Die Wahl eines CFD Brokers

CFD Handel
 
CFD Broker Wahl

Anders als bei reinen Aktienkäufen benötigen die Trader mit CFD-Trading nicht das ganze Kapital ihres Depots. Sie hinterlegen bei ihrem CFD Broker nur eine Sicherheitsleistung (Margin). Das können beispielsweise 5% oder 10% des Trades sein, der Rest wird fremdfinanziert beziehungsweise gehebelt. Ein Beispiel hierfür ist:

- Hebelverhältnis 1:10
- 10.000 Euro werden hinterlegt
- gehandelt wird mit einer Positionsgröße von 100.000 Euro.

Die Gebührenhöhe des Handels mit CFD

CFDs sind einfach strukturiert im Vergleich zu Optionsscheinen oder Hebelzertifikaten. Auch die anfallenden Gebühren sind günstig. Bei vielen CFD Brokern fallen keine oder nur geringe Orderkosten an. Zusätzliche Orderformen kosten je nach CFD Broker nur sehr wenig oder gar nichts. Wollen die Trader also ein Konto eröffnen, müssen sie die Gesamtkosten im Auge behalten:

- Transaktionskosten
- Spread-Kosten
- Slippage (Preisverschiebung durch Änderungen)
- Finanzierungskosten (zum Beispiel etwaige Zinszahlungen)
- eventuell zusätzliche Kosten durch weitere Orderarten (zum Beispiel garantierte Stop-Orders).

Kauf und Verkauf


Als erstes steht die Wahl eines Basiswertes an. Dieser wird mit einem Hebelverhältnis und dem Margin versehen. Der Trader kann nun den Preis für den CFD sehen:

- mit einem Kaufkurs (Briefkurs)
- mit einem Verkaufskurs (Geldkurs).

Der Unterschied zwischen dem Brief- und dem Geldkurs ist der Spread. Erfolgt keine Bewegung des CFDs innerhalb der Haltedauer, muss der Trader die Position wieder auflösen und den Verlust des Spreads hinnehmen.

Das Risiko für den Trader

Weil CFDs im Regelfall mit einem Hebel gehandelt werden, haben die Anleger sehr hohe Gewinnchancen. Sie haben aber auch immer ein höheres Verlustrisiko, was bis zum Totalverlust des Investments durch den CFD Handel führen kann.

Aspekte zur Auswahl des CFD Brokers

Jeder Trader hat andere Anforderungen und Wünsche an seinen Broker. Insbesondere professionelle Trader haben hohe Erwartungen an den persönlichen Broker.
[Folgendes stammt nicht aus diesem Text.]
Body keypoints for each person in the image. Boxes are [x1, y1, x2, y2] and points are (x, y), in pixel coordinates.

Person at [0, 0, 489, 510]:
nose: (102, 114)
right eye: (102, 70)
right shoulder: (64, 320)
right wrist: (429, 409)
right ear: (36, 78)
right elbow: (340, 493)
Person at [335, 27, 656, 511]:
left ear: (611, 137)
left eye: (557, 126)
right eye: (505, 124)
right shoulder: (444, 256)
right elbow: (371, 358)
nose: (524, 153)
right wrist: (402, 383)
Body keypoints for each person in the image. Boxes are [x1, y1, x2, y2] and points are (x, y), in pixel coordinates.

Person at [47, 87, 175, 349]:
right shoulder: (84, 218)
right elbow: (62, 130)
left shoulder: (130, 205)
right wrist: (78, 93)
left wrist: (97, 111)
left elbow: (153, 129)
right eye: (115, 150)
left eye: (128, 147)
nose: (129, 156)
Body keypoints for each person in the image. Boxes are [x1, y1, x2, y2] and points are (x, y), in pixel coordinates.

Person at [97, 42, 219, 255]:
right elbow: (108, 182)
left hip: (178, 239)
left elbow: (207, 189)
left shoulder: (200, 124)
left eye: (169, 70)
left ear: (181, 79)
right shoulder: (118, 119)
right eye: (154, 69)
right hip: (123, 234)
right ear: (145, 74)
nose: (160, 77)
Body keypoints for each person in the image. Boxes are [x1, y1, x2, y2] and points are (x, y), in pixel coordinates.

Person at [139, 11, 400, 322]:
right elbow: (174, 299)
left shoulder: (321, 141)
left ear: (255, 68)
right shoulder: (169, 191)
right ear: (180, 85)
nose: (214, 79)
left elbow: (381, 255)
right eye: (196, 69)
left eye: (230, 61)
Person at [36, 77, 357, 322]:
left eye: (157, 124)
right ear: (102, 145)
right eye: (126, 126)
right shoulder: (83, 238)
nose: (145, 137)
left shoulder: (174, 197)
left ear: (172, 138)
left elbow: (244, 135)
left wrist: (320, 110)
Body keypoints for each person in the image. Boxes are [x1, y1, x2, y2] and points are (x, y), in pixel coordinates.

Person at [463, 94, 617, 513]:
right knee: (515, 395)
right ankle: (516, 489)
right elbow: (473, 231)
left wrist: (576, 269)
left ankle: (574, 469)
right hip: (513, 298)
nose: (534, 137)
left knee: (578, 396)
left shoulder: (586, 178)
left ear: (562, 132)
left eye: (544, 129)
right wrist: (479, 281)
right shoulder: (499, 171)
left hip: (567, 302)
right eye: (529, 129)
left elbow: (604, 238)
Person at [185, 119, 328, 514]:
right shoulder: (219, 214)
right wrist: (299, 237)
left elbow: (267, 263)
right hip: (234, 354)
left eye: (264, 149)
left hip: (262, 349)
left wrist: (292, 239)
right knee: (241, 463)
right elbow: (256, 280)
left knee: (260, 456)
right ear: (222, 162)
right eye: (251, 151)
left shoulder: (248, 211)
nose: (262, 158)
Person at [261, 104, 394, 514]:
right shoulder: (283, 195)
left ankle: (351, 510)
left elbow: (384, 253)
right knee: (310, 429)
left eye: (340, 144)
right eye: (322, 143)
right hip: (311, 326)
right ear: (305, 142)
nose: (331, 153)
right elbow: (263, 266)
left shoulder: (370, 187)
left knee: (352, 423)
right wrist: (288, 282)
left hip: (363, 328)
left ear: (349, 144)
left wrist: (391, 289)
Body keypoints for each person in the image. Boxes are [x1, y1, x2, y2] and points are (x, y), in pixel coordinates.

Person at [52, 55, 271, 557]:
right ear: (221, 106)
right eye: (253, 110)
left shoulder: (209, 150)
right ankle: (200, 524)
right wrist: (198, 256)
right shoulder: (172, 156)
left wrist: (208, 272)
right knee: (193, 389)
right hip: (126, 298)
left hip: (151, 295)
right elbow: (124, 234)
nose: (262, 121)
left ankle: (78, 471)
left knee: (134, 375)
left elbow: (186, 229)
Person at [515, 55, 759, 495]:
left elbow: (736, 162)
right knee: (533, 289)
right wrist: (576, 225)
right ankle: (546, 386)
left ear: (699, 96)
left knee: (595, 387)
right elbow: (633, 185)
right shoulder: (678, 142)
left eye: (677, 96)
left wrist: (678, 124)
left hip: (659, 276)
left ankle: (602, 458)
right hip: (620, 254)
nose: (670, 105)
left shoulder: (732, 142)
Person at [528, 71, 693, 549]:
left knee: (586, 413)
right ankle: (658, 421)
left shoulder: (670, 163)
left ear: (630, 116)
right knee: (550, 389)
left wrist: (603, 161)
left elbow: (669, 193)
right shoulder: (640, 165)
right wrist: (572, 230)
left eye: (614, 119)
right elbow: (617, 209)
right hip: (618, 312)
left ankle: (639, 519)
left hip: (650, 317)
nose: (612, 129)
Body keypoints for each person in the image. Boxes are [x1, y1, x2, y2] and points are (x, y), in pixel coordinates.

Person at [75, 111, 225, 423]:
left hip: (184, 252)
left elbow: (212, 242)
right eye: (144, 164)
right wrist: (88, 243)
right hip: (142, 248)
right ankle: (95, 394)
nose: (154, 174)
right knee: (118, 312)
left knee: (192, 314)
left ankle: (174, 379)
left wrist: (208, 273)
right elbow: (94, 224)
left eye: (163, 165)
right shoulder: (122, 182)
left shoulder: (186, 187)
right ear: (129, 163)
Bei der Wahl eines CFD Brokers sollten die Trader also in jedem Fall folgende Aspekte beachten:

- Wo befindet sich der Broker?
- Welcher Behörde unterliegt der Broker?
- Welchen Aufsichten unterliegt der CFD Broker?
- Welches Recht gilt?
- Wie ist der Schutz der Einlagen des Traders geregelt?
- Gibt es eine Einlagensicherung?
- Wie funktioniert der Transfer der Gelder auf das Handelskonto?
- Entstehen Kosten für die Kontoführung und die Überweisungen? Wenn ja, wie hoch sind diese Kosten?
- Gibt es eine Mindesteinlage?
- Welche verschiedenen Kontotypen stehen zur Auswahl?
- Welche Handelsplattform wird vom Broker angeboten?
- Wie sehen die zusätzlichen Leistungen des Brokers aus (beispielsweise Technische Analyse, Charttechnik, News, Research)?
- Welche Basiswerte und Märkte werden zum Handel angeboten?
- In welcher Höhe werden Finanzierungskosten erhoben?
- Wie sehen die jeweiligen Margin-Anforderungen für die unterschiedlichen Basiswerte aus?
- Welche anderen Handelsarten gibt es außer mit CFDs (zum Beispiel Aktien, Wertpapiere)?
- Wie sehen die Handelszeiten für die meisten Produkte aus?
- Wie sieht der Service des Brokers aus? Können deutsche Trader auch in ihrer Muttersprache mit dem Service Center kommunizieren? Welche anderen Beratungsleistungen werden angeboten?
- Gibt es Schulungen, Ausbildungen oder Seminare für die Kunden?
- Ist es möglich, einen automatisierten Handel zu betreiben (Eröffnen und Schließen von Positionen an den Marktplätzen auf elektronischem Weg)?